Earlier today you learned that interaction is often homophilous: people with the same interest are more likely to be connected to each other. We will look into this question here on the basis of topics. Two question are central in this assignment: (1) are users that share topics more likely to be connected; and (2) does this create communities of interest.

Techniques necessary
- Topic modelling
- Assortativity
- Community detection

## Topic modelling

We already dispose of the average topic distribution for each user. It is easier to work with a single topic for each user.

In [None]:
user_topic = topic_sentiment_user_df.ix[:,'t_0':'t_14'].idxmax(axis=1)

Let us put this information from the dataframe in the graph. Because we only have topic information if somebody wrote a post, we will look at the subgraph of people having written at least some number of posts.

In [None]:
H = G.subgraph(G.vs.select(outdegree_weighted_ge=50))

In [None]:
H.vs['user_topic'] = user_topic.ix[H.vs['name']].str[2:].astype(int)

## Assortativity

In [None]:
# TODO:  Calculate the assortativity.

## Community detection

The most difficult part of community detection is deciding what method is appropriate and what resolution is appropriate. Modularity is the most often used.

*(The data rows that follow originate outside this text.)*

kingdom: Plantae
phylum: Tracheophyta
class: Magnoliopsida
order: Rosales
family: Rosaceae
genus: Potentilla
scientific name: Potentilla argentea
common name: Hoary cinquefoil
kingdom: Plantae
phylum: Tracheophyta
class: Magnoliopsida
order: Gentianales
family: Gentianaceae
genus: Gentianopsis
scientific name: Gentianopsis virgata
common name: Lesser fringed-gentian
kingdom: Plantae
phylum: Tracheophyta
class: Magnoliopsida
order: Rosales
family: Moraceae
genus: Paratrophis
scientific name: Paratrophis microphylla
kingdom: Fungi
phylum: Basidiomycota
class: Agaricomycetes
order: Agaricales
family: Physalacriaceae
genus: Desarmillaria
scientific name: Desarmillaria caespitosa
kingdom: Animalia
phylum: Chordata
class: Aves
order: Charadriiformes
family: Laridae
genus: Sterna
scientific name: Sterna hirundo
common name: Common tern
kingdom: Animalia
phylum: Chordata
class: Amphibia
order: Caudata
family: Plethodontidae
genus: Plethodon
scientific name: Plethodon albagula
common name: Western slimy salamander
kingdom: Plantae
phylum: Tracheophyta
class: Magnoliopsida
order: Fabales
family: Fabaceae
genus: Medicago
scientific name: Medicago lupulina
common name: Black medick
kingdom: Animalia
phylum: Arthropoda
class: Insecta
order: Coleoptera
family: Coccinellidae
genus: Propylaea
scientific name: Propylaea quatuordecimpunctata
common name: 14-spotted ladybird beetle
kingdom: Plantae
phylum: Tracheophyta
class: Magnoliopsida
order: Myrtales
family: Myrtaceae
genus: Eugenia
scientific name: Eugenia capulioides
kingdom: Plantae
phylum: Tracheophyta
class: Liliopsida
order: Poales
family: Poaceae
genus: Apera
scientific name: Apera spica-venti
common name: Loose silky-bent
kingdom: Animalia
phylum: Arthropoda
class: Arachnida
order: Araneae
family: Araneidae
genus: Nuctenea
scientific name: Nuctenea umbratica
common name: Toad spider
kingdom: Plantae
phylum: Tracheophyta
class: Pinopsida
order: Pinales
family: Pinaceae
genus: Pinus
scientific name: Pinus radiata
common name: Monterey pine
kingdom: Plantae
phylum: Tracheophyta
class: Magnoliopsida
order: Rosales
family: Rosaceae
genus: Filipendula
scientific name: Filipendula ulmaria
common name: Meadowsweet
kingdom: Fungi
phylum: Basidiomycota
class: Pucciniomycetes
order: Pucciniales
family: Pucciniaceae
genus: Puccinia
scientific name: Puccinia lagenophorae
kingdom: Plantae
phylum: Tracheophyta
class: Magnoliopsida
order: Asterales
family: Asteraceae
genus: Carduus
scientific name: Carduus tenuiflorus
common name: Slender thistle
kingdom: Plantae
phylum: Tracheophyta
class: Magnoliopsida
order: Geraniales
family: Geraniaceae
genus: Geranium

<div class="alert alert-warning">
Detecting communities may take some time for graphs of this size.
</div>

In [None]:
# TODO: Apply community detection. Try to answer the two questions:  
# (1) Are users that share topics more likely to be connected?
# (2) does this create communities of interest?

# Sentiment and language across communities

Following social balance theory, it is possible that the commenter network is polarized (not implausible given the divisive US politics). Simply looking at communication while disregarding the valence of the link (i.e. whether it was negative or positive) may distort our view of the integration of the network. We will use sentiment analysis of the comments to determine whether the links are in fact negative or positive. In this assignment two question are central: (1)  is sentiment different within groups than between groups?; and (2) does the valence of links change the community structure?

Techniques necessary
- Sentiment analysis
- Community detection

## Sentiment analysis

One hint: the `crossing` function of a partition indicates per edge whether it is between or within communities.

## Community detection

Modularity is ordinarily not suited for community detection if the weights are negative. This can be corrected though, as is illustrated below.

In [None]:
H_positive = H.subgraph_edges(H.es.select(sentiment_gt=0), delete_vertices=False)
H_negative = H.subgraph_edges(H.es.select(sentiment_lt=0), delete_vertices=False)

membership, quality = louvain.find_partition_multiplex([
    louvain.Layer(graph=H_positive, method='Modularity', weight='sentiment', layer_weight=1.0),
    louvain.Layer(graph=H_negative, method='Modularity', weight='sentiment', layer_weight=-1.0)])
balance_partition = ig.VertexClustering(H, membership)

In [None]:
# TODO: Analyse how this partition differs from what you have seen previously.